Kusama has been telling versions of her life story for so long that no one, not even she, can vouch for particular facts. She grew up in Matsumoto, a provincial city in the foothills of the Japanese Alps, in the grim years before and during World War II. Her mother’s prosperous family owned a large plant nursery there. When her father married, he took his in-laws’ last name because they had no male heirs. It was an unhappy union: Kusama’s father was an irrepressible womanizer, and his wife was thwarted and angry. The youngest of four children, Yayoi sought refuge in books and painting, but like other Japanese adolescents at the time, she was drafted into the war effort and worked long hours in a parachute factory. “I would get rid of the dust on the fabric and was cleaning the floor,” she recalled. “The factory was humid and dusty. That is why I got tuberculosis.” Perhaps so, although at other times she has said that her father contracted tuberculosis and she caught it from him, and, in still another variation, her pulmonary problems weren’t caused by tuberculosis at all.
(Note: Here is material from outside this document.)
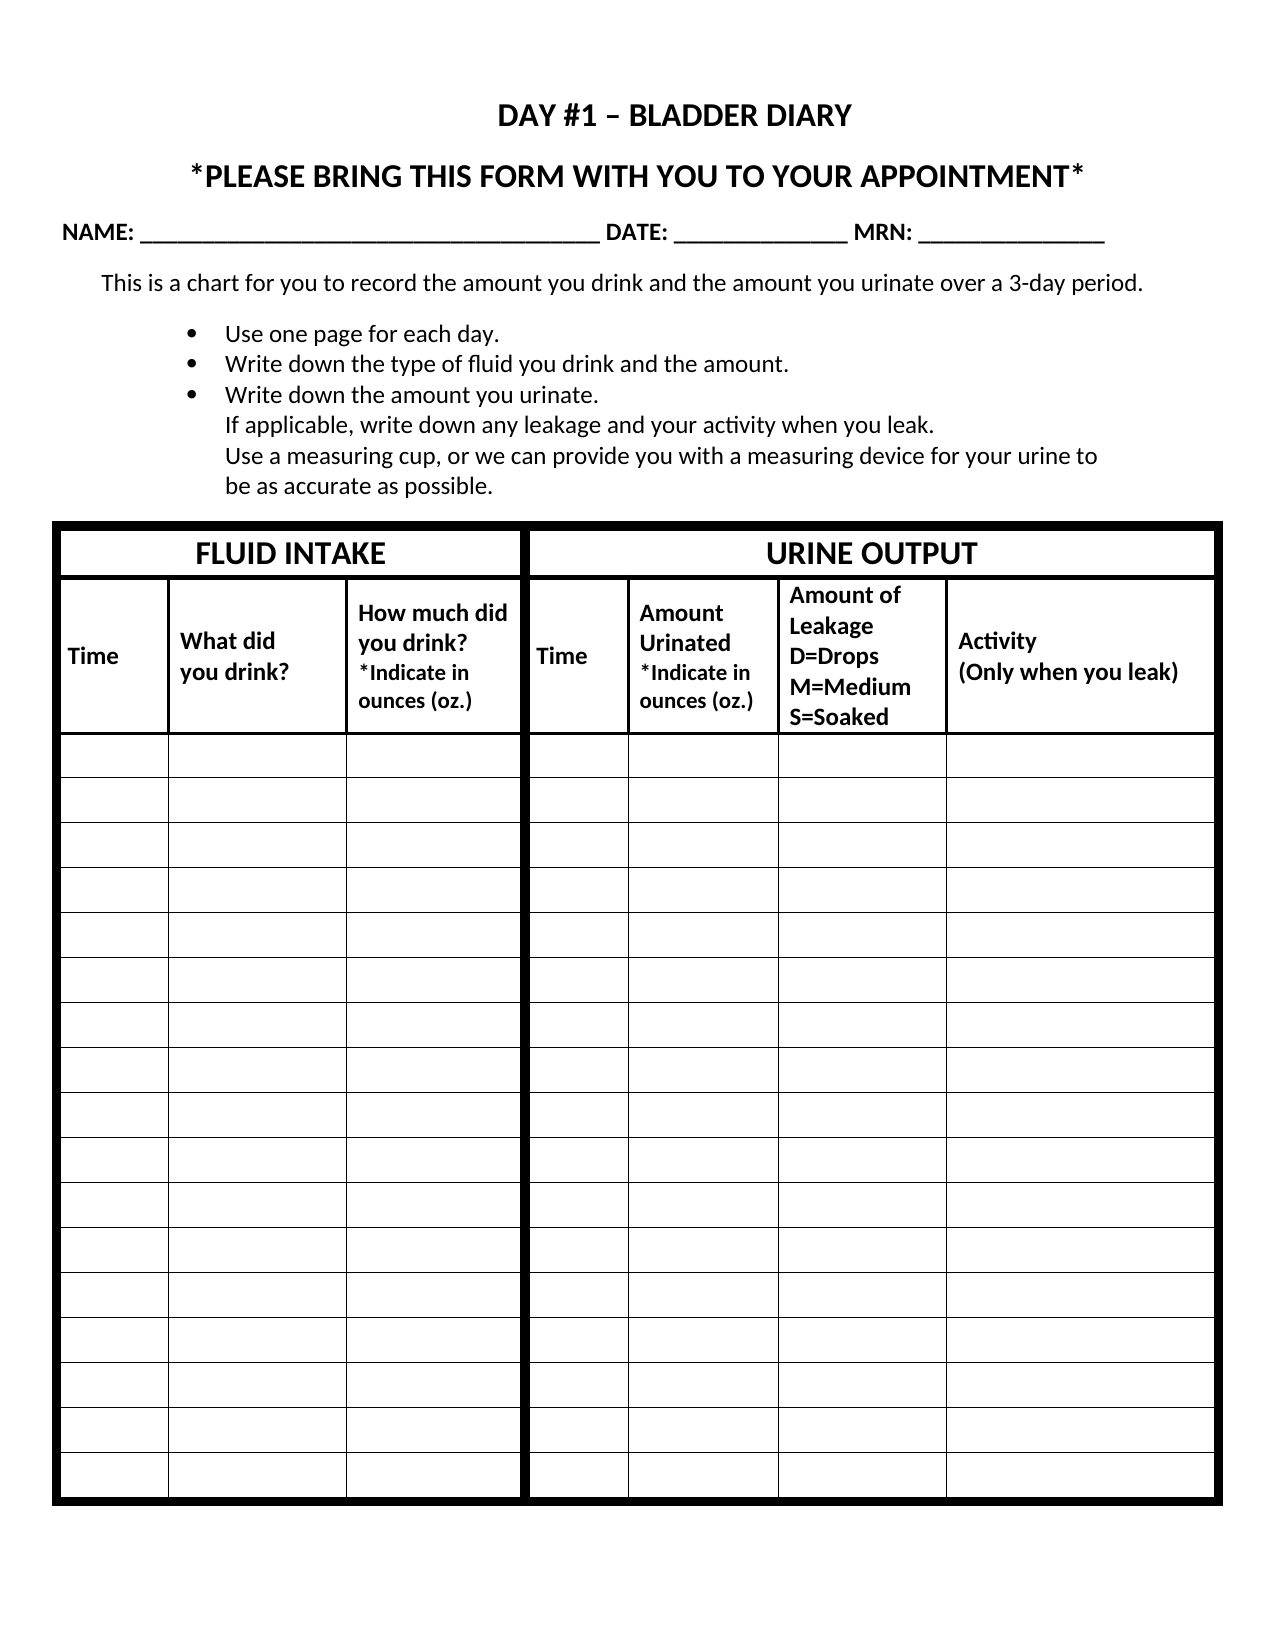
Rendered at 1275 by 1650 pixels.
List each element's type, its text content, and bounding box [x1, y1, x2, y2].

That is a minor discrepancy when compared with one of the central mysteries of Kusama’s life: the genesis of her mental illness. She blames it on an irate mother who beat and ridiculed her youngest child in fury meant for her husband, whom Kusama described to me as a “very gentle” man. Her mother would enlist her to spy on him. “My father had so many girlfriends,” she told me. “Once, my mother and I went to the house of prostitutes to find my father, but he was not there.” In her 2002 autobiography, Infinity Net, which was published in English last year, Kusama relates that her first hallucinations occurred during the war. Human-faced violets began speaking to her, her voice became a dog’s bark, and floral patterns enveloped the room. Reproducing these visions as drawings or paintings soothed her. Although she now says that her trademark patterns of dots are a representation of her visions, she used to tell a different story. “Her mother was jealous, and her energy went to Kusama-san in domestic violence,” said Hidenori Ota, whose Ota Fine Arts gallery in Tokyo represents Kusama. “She would pinch her hard, and that would leave dots on her skin. Kusama-san told me twice that was the origin of the dots.”